Bu çok yerinde bir çıkarımdır.Alemler ibret almalıdır(KAMER 15) denildiğine göre,şuursuzlar ibret alamayacağına göre:demek ki alem demek şuurlu olan demektir.
Zaten ilginç olan,tercümanların diğer ayetlerde ALEM kelimesini Türkçeye çevirmeleri ve BİLEN anlamında çeviriye almalarıdır.Ama enbiya suresinde nedense ALEM kelimesini BİLEN olarak çevirmemişler ve olduğu gibi Arapça bırakmışlar.Neden?Bu size hiç ilginç gelmiyormu?

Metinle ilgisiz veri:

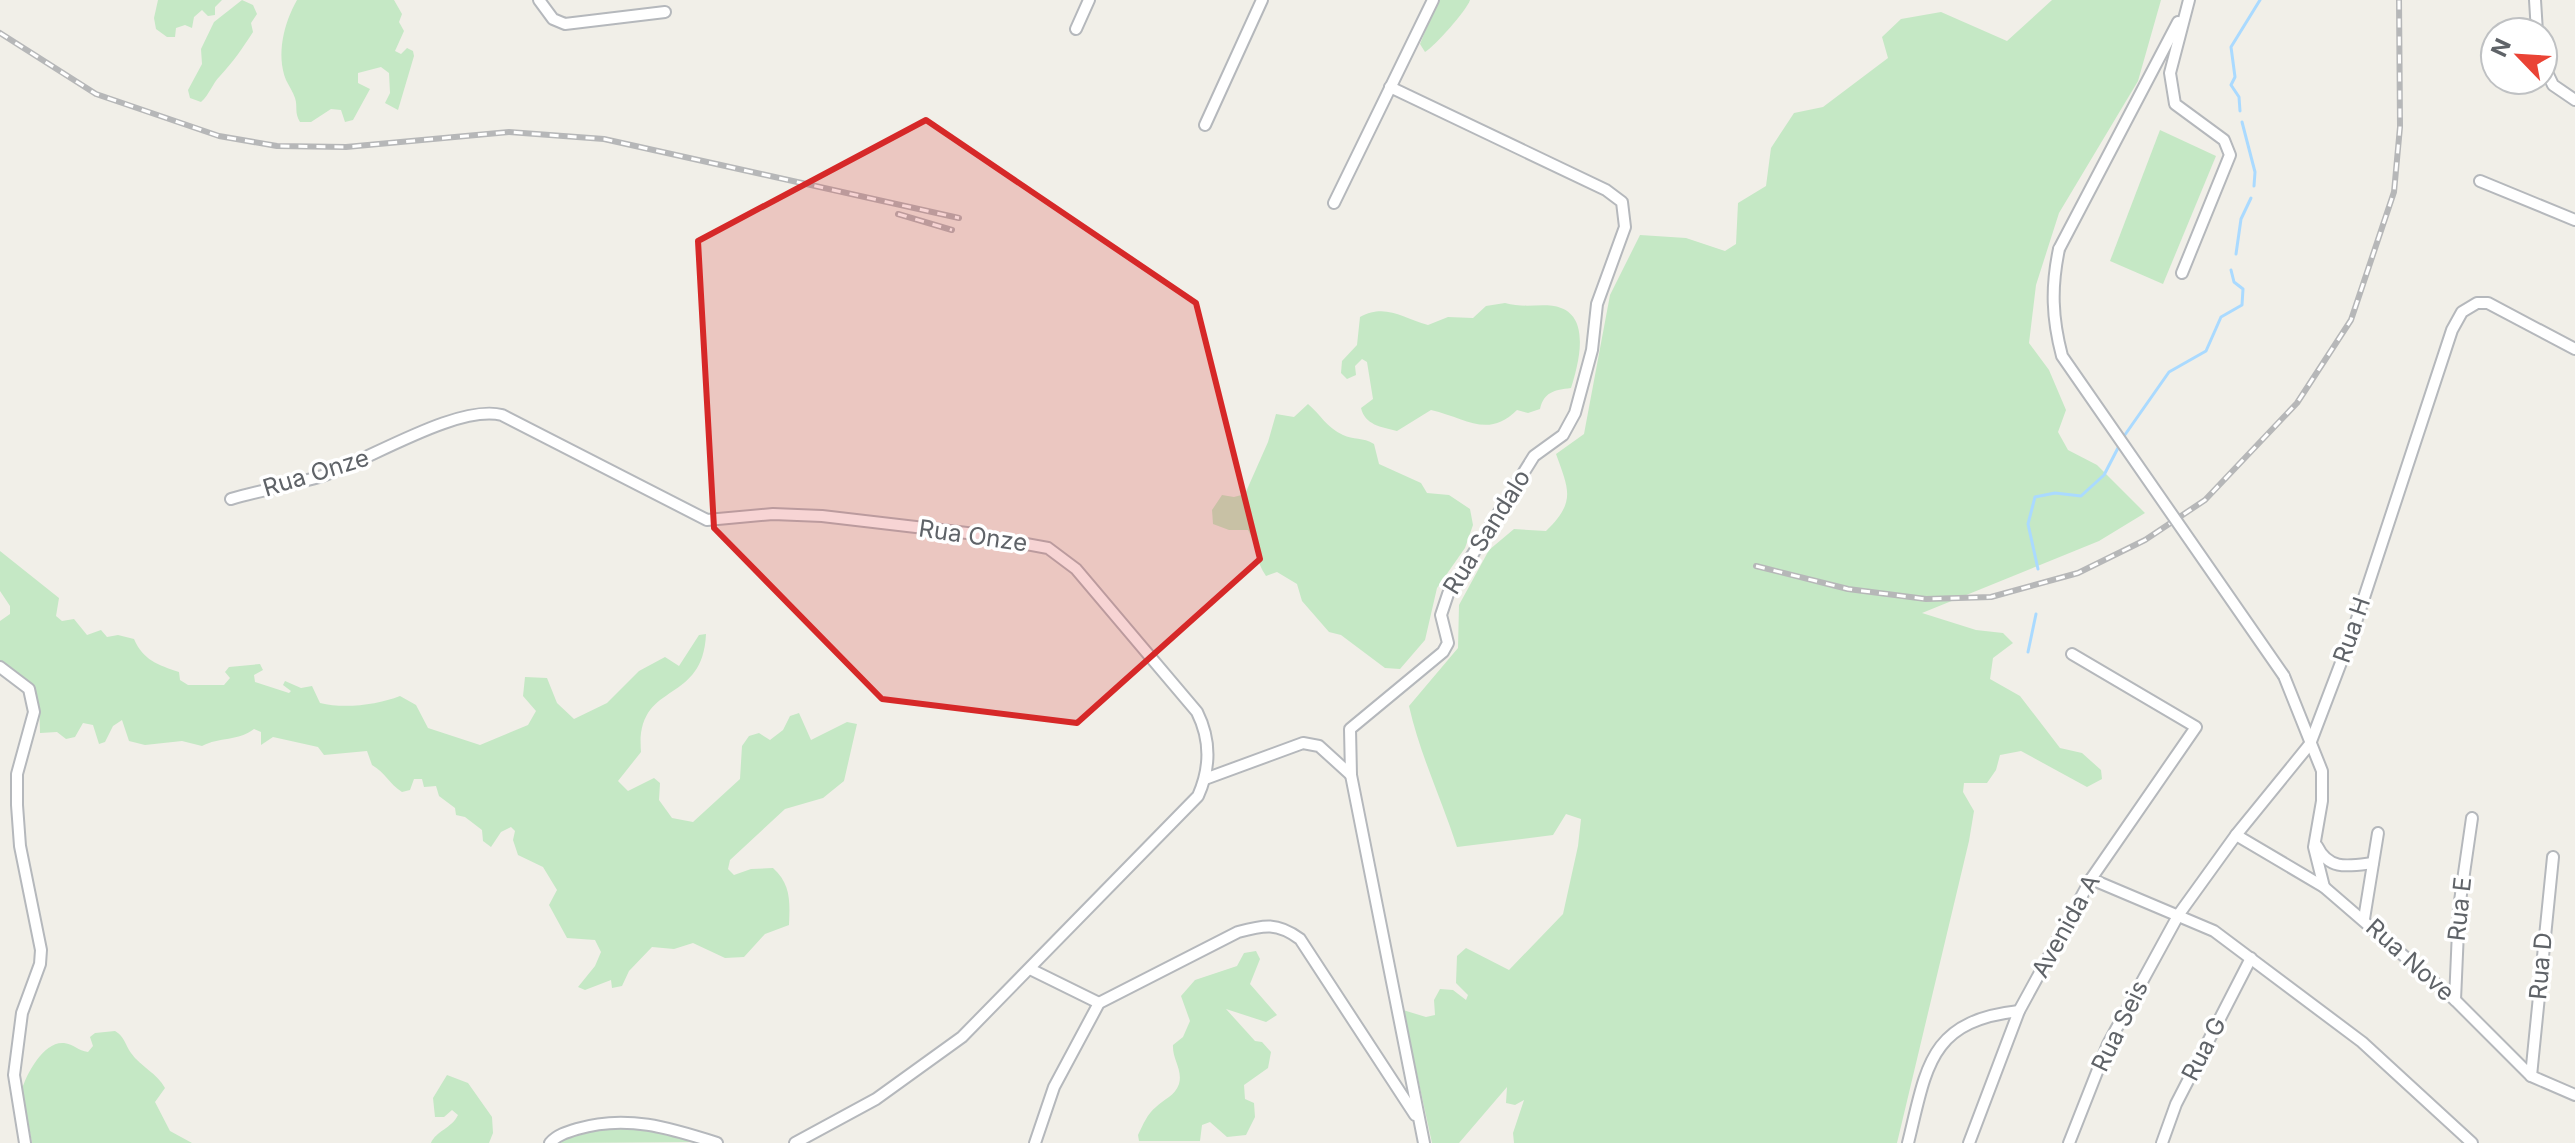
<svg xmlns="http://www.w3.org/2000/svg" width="2575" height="1143" font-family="Inter,sans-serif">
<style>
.green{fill:#c5e8c5}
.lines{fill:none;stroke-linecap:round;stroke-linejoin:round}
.stream{stroke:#aadaff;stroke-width:3}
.street-casing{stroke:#b5b8bc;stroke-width:14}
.street{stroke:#fff;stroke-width:10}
.rail-casing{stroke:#b6b7b8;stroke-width:6}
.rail{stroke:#fff;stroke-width:3;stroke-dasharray:9;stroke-linecap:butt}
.street-bridge-casing{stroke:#b5b8bc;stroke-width:14;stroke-linecap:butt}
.street-bridge{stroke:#fff;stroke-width:10}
.marked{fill:#d62828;fill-opacity:0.2;stroke:#d62828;stroke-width:6;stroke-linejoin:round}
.labels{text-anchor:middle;stroke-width:7;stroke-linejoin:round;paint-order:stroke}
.street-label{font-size:24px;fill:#5f6368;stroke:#fff}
</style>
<rect width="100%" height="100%" fill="#f1efe8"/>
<g class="green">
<path d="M158,0H233H222L215,7V15L208,16L202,10L194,17L192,28L185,25L176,28L175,37H167L156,29L154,18Z"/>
<path d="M242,0L253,5L257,14L251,23L253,32C242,49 233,62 220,76C212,84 210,94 201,102L190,98L188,90L202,64L201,49L214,22Z"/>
<path d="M297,0H394L402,14L399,22L404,31L395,51L401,54L407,48L413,51L414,56L398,110L385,103L390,93L389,73L381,67L358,73V83L370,89L353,120L345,122L341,110L331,109L311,122H300C294,112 298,107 295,98C293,92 289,86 286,80C276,54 284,23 297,0Z"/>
<path d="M1438,0H1470C1467,10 1435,46 1425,52L1420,44Z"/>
<path d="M2052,0H2161L2138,81L2059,213L2036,285L2029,343L2049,370L2066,410L2058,432L2068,450L2097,465L2145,513L2099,541L1922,613L1976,630L2003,633L2013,643L1993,658L1990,679L2020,696L2060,748L2082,753L2101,770L2102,779L2087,787L2021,751L2000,755L1996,770L1987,783H1964L1963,792L1974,811L1969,841L1897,1143H1514L1513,1133L1524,1100L1515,1105L1506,1103L1507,1087L1459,1143H1432L1403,1010L1426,1017L1435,1015L1434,1000L1440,989L1453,990L1466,1000L1468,995L1456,983L1457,956L1466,948L1509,970L1563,914L1578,846L1581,819L1566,814L1553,835L1457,847C1442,800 1420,755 1409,706L1458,648L1459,605L1489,550L1514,529L1546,531C1576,502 1569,490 1556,454L1584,434L1610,295L1640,235L1686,238L1725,251L1736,244L1738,203L1766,186L1771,148L1794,113L1823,107L1888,58L1882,37L1901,19L1941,12L2007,41Z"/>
<path d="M2160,130L2216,156L2163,284L2110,261Z"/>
<path d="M1505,303C1525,309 1546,302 1561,308C1591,319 1578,366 1571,388C1554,390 1544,392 1540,409L1528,413L1517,410C1488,439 1466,418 1431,410L1397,431C1381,427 1365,425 1361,408L1373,399L1367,362L1362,359L1355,366L1356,375L1347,379L1341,373L1342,361L1357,345L1360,317C1386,303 1402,318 1428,325L1448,317L1473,318L1486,306Z"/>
<path d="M1308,404C1320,414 1327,428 1343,435C1353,440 1363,437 1374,444L1379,464L1421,483L1427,493L1449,495L1470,509L1473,525L1465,548L1437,588L1425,640L1400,669L1385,668L1341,635L1329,632L1302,601L1297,584L1277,572L1266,576C1255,561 1258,546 1248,530H1229L1213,524L1212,510L1222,495L1234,497L1245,494L1268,442L1276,414L1294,417Z"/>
<path d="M0,551L59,598L56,616L62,621L74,619L87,635L101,630L107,637L118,635L134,639C143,660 158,665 179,672L180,680L188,685H224L230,678L225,672L229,667L260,664L263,670L254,675L255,682L289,693L291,691L283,685L285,681L301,688L312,686L320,703C344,709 377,705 400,696L416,705L428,728L480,745L528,725L536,711L523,696L525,677L547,678L557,703L574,719L607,703L639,671L665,657L679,666L699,635L706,634C703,707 635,679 641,752L618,781L628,791L654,778L660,783L659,800L672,818L693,822L740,779L742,746L749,736L759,733L770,740L783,730L790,716L799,713L811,740L847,722L857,724L844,781L823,798L785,809L730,860L728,869L734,875L751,869L773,868C791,884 790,902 789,925L765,934L744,957L725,958L693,943L674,949L652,947L629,971L622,986L612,988L611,980L585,990L578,987L595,966L601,952L595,940L567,938L549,905L557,890L543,867L518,855L513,840L515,831L511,827L501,832L491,847L483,841L482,830L465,817L456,815L455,808L439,796L436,786L424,787L422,779H414L410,790L402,792C389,784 386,773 372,765L367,751L324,755L318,747L273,737L261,745V732L254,729C239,741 219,737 202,746L182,741L145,745L129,741L122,720L113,726L105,742L99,744L93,725L83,723L75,737L66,739L57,732L40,733C40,692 35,683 0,662V621L10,614V606L0,591Z"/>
<path d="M1256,951L1260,959L1250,984L1277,1015L1266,1022L1226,1009L1255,1041L1262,1042L1271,1052L1268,1068L1244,1085L1245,1099L1254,1103L1255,1117L1246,1135L1227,1137L1210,1122L1202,1125L1200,1141H1139L1138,1135C1143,1125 1147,1114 1156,1107C1164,1099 1175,1096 1179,1084C1183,1070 1172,1059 1173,1045L1183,1037L1190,1021L1181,996L1195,980L1237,966L1244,953Z"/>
<path d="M115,1031C125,1037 125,1045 131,1053C141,1067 157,1073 165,1088L155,1102L170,1131L192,1143H32L22,1089C27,1073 44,1041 64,1043C74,1044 78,1051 88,1052L93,1046L90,1037L95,1033Z"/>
<path d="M447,1075L468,1083L492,1117L493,1133L489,1143H431C436,1131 452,1128 458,1115L452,1110L444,1117H435L433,1098Z"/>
<path d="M609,1126L634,1130L640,1127L692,1142L561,1143L565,1138Z"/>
</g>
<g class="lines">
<g class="stream">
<path d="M2240,111L2239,97L2231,85L2235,77L2231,47L2260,0"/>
<path d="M2242,122L2255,172L2254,186"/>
<path d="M2236,254L2241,219L2251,198"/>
<path d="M2122,439L2169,372L2206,351L2221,317L2242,305L2243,289L2234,282L2231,270"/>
<path d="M2038,569L2028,524L2035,497L2055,493L2081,496L2104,475L2119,446"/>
<path d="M2028,652L2036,614"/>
</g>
<defs>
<g id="street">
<path d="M539,0L553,19L565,24L665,12"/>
<path d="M2535,0L2537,32"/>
<path d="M1076,29L1089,0"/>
<path d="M2543,64L2553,85L2575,100"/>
<path d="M1390,87L1606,190L1622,202L1625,227L1597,304L1592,350L1575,413L1563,435L1534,456L1448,594L1441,615L1448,643L1443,652L1350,729L1351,775L1424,1143"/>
<path d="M1205,125L1262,0"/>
<path d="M2480,181L2575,220"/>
<path d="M1334,203L1433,0"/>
<path d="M2059,249L2178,22"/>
<path d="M2182,273L2230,155L2224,140L2175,104L2170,73L2189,0"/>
<path d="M231,499C261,490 293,485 322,476C369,460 457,404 502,415L707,520L773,514L822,516L967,533L1048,548L1076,569L1197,712C1211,740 1211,767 1198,796L962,1037L876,1099L795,1143"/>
<path d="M0,667L29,689L34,712L17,774V805L20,846L41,950L40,964L22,1013L14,1075L25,1143"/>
<path d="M2284,676L2322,771V801L2314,847L2324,887"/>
<path d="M1205,779L1303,743L1319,746L1351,775"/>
<path d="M2236,835L2324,887L2455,1000L2531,1076L2575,1095"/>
<path d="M2317,846C2329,871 2349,866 2373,863"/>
<path d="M2091,879L2214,931L2362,1042L2472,1143"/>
<path d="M2364,919L2378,833"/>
<path d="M1030,969L1099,1003"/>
<path d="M2455,1000L2459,908L2472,818"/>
<path d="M2531,1076L2553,857"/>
<path d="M550,1143C557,1135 567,1132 577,1129C626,1114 670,1128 717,1143"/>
<path d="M1035,1143L1054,1087L1099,1003L1238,932C1264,925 1277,922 1300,939L1415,1115"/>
<path d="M1908,1143C1927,1066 1929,1021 2019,1011"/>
<path d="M1969,1143L2019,1011L2091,879L2196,727L2072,654"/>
<path d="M2069,1143L2108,1044L2179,914L2236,835L2310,744L2353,631L2452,330L2462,312L2477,303H2488L2575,349"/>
<path d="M2162,1143L2176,1104L2251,958"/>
</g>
</defs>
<use href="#street" class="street-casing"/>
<use href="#street" class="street"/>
<defs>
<g id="rail">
<path d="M0,33L96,94L219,136L277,146L346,147L509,132L604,139L959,218"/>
<path d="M898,214L952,230"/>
<path d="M1756,566L1848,589L1926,599L1991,597L2078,573L2145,540L2205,500L2297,403L2351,320L2394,192L2400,127L2399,0"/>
</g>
</defs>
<use href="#rail" class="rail-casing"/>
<use href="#rail" class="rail"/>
<defs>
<path id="street-bridge" d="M2059,249C2051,287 2052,318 2062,356L2284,676"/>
</defs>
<use href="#street-bridge" class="street-bridge-casing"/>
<use href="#street-bridge" class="street-bridge"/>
</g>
<path class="marked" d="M926,120L1196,303L1260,559L1077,723L882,699L714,528L698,241Z"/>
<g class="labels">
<g class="street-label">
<text transform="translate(316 473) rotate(-17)" y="8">Rua Onze</text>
<text transform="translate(1487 532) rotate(-58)" y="8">Rua Sandalo</text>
<text transform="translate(973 536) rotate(8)" y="8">Rua Onze</text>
<text transform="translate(2352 630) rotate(-71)" y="8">Rua H</text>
<text transform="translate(2460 909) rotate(-84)" y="8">Rua E</text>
<text transform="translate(2066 926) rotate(-61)" y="8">Avenida A</text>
<text transform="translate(2410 960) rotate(42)" y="8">Rua Nove</text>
<text transform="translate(2541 966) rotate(-85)" y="8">Rua D</text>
<text transform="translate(2120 1026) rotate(-64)" y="8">Rua Seis</text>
<text transform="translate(2204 1049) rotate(-63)" y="8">Rua G</text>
</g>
</g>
<g transform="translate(2519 56) rotate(295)"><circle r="38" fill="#ffffff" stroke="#bfc1c3" stroke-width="2"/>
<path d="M0-6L14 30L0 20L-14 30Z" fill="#ea4335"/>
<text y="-12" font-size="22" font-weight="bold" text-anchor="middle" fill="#5f6368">N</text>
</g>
</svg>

Örneğin Yusuf suresi 77 nolu ayette ALEM kelimesini BİLEN(ALEMU) olarak çevirmişler.Ama enbiya suresinde olduğu gibi Arapça bırakmışlar.
vallâhu (ve allâhu) : ve Allah
a'lemu : iyice bilir/bilmektedir(YUSUF 77 KURAN)
Ve Allah iyice bilmektedir(YUSUF 77 KURAN)
http://kuran.mollacami.com/ayetler.php?asn=1775
Mollaların yaklaşım bütünlüğü yoktur.Yani bir yerde ALEM kelimesini BİLEN olarak çevirmişler ama başka yerde ALEM kelimesini olduğu gibi Arapça bırakmışlar.Bu bir çelişkidir ve her çelişki bir operasyondur.Örtbas etme operasyonu.
O halde ayeti yeniden yazalım:
Seni merhametimizle BİLENLERDEN(ALEMU) başkasına yollamadık(ENBİYA 107 KURAN)
http://kuran.mollacami.com/ayetler.php?asn=2683
Yani BİR KAVMİN BİLENLERİNE YOLLADIK anlamındadır bu ayet.
Kuran da ALEMU(BİLMEK) fiilide tek kavimle ilişkilendirilmiştir zaten:
Bunda bir kavmin bilmesi(YA-ALEMUNE) için ayetler vardır(NEML 52 KURAN)
http://kuran.mollacami.com/ayetler.php?asn=3298
Sıkıysa bu ayetteki alem kelimesinide olduğu gibi Arapça bıraksınlarda görelim boylarını.O zaman şu anlama gelir ayet:
SİZ ÇOK ALEM BİR KAVİMSİNİZ
Şu müslüman tercümanlar gerçektende alem adamlar
Kuran bir kavim için Arapçadır,bilsinler(YA ALEMUNE)-FUSSİLET 3 KURAN
http://kuran.mollacami.com/ayetler.php?asn=4294
Bir kavmin bilmesi için yada bir kavmin bilenlerine(ya alemune) diyor açıkça.
Alem kelimesindede kavmi aşan bir şey yok yani.Bir kavmin alem/bilen olması için Arapçadır.